Consensus mechanisms ensure the integrity of CL models, protecting against malicious actors. This built-in security prevents AI systems from generating harmful predictions or inaccuracies, addressing a major concern within the AI community. By maintaining the integrity of the collaborative learning process, CL fosters trust and confidence in AI systems, promoting their responsible and ethical deployment.

#### Data Privacy

In CL, data and individual models are never shared, ensuring that data remains stored locally and confidential. This preservation of privacy encourages collaboration while maintaining competitiveness. CL enables data monetization through AI, particularly for sensitive or commercial data such as healthcare, overcoming challenges faced in centralized environments.

#### Full Decentralization

Data and computational resources are distributed across a network of participants, eliminating reliance on a central server. This decentralized approach is crucial for modern ML applications, which demand vast resources and complex models. Decentralized ML solutions preserve data privacy and ensure security.

#### Efficiency

The CL process is characterized by low latency, requiring less computation time, energy, and resources compared to other decentralized ML methods. This efficiency makes CL particularly suitable for real-time applications, where quick decision-making and efficient resource utilization are essential.

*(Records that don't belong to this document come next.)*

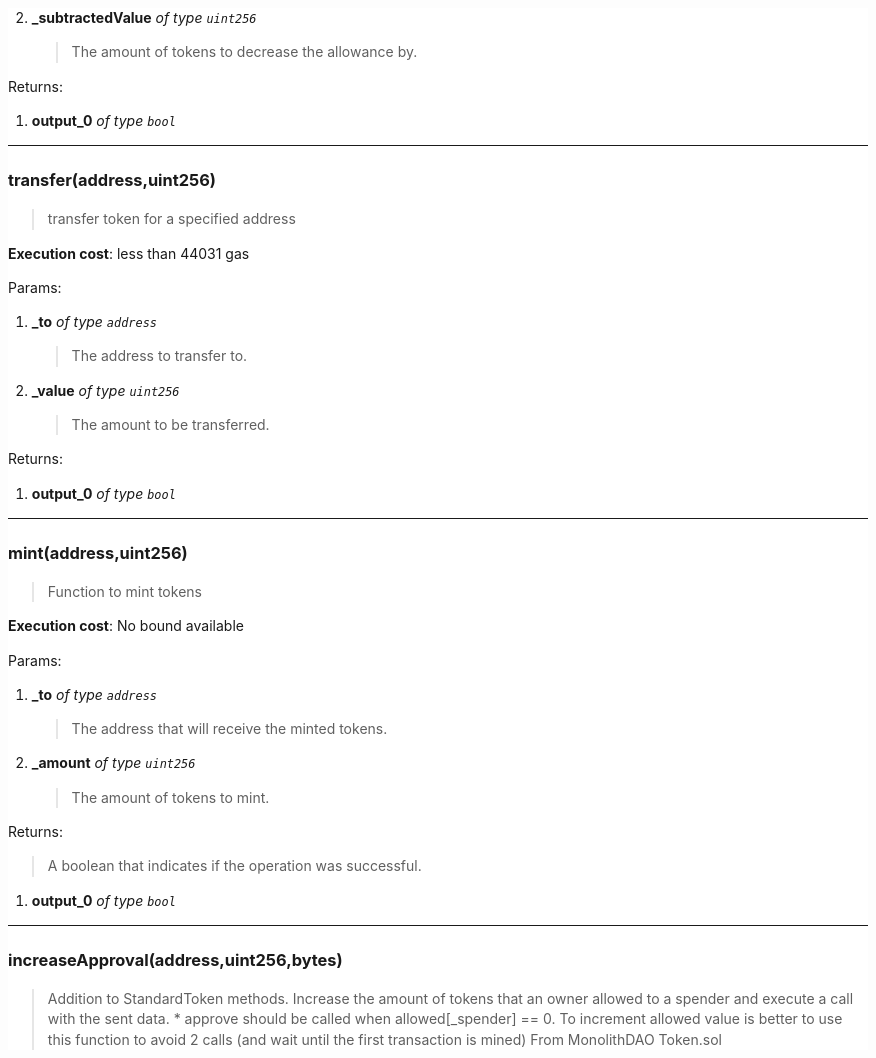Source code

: 2. **_subtractedValue** *of type `uint256`*

    > The amount of tokens to decrease the allowance by.


Returns:


1. **output_0** *of type `bool`*

--- 
### transfer(address,uint256)
>
> transfer token for a specified address


**Execution cost**: less than 44031 gas


Params:

1. **_to** *of type `address`*

    > The address to transfer to.

2. **_value** *of type `uint256`*

    > The amount to be transferred.


Returns:


1. **output_0** *of type `bool`*

--- 
### mint(address,uint256)
>
> Function to mint tokens


**Execution cost**: No bound available


Params:

1. **_to** *of type `address`*

    > The address that will receive the minted tokens.

2. **_amount** *of type `uint256`*

    > The amount of tokens to mint.


Returns:

> A boolean that indicates if the operation was successful.

1. **output_0** *of type `bool`*

--- 
### increaseApproval(address,uint256,bytes)
>
> Addition to StandardToken methods. Increase the amount of tokens that an owner allowed to a spender and execute a call with the sent data.   * approve should be called when allowed[_spender] == 0. To increment allowed value is better to use this function to avoid 2 calls (and wait until the first transaction is mined) From MonolithDAO Token.sol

### How Consensus Learning Works

#### Individual Learning Phase

Each network participant develops their own model based on their private data and other publicly available data. Participants never share sensitive information about their data or models. After training, participants prepare initial predictions for a testing dataset, which can be disclosed through a smart contract or proposed through a Proof-of-Stake mechanism.

#### Communication Phase

Participants transmit their initial predictions within the network according to a consensus/gossip protocol. During exchanges, participants update their predictions based on assessments from other network participants and their confidence in their own predictions. The quality of received predictions is monitored to improve decision-making. Ultimately, participants reach a consensus on the optimal decision based on available information. This phase repeats for any new data inputs.

**Visual Example**

**Figure caption:**\
(a) In the first stage, participants develop their own models using their data and possibly other shared data. Initial predictions are made for the testing dataset.\
(b) In the communication phase, participants exchange and update predictions, eventually reaching consensus on a single output. This phase repeats for new data inputs.

#### Adaptation to Different ML Scenarios

While the described algorithm applies to supervised ML scenarios, CL can also adapt to self-supervised or unsupervised ML problems. In these cases, participants only have access to partly or completely unlabeled data, requiring different techniques during the individual learning phase. However, the communication phase remains similar.

### How Consensus Learning Sets Itself Apart

CL efficiently combines knowledge from multiple sources without sharing sensitive information or intellectual property. This approach protects confidential information and ensures resilience against malicious entities. CL builds on the successful ensemble learning paradigm, leveraging the collective knowledge of a crowd to surpass individual capabilities.

Several blockchain implementations of AI services exist, such as Bittensor, FLock.io, and Ritual. However, CL distinguishes itself through its unique aggregation method, using a secure gossip protocol to reach consensus on predictions. This decentralized approach enables more accurate and secure AI through collaboration while maintaining data confidentiality.

### Conclusion

Consensus learning presents a groundbreaking opportunity to implement machine learning directly on decentralized ledgers like blockchains. This novel approach improves existing AI tools, fostering innovation and secure collaboration in data-sensitive sectors such as healthcare. The resilience of CL methods against malicious factors enhances trust in AI systems, fortifying their reliability and integrity.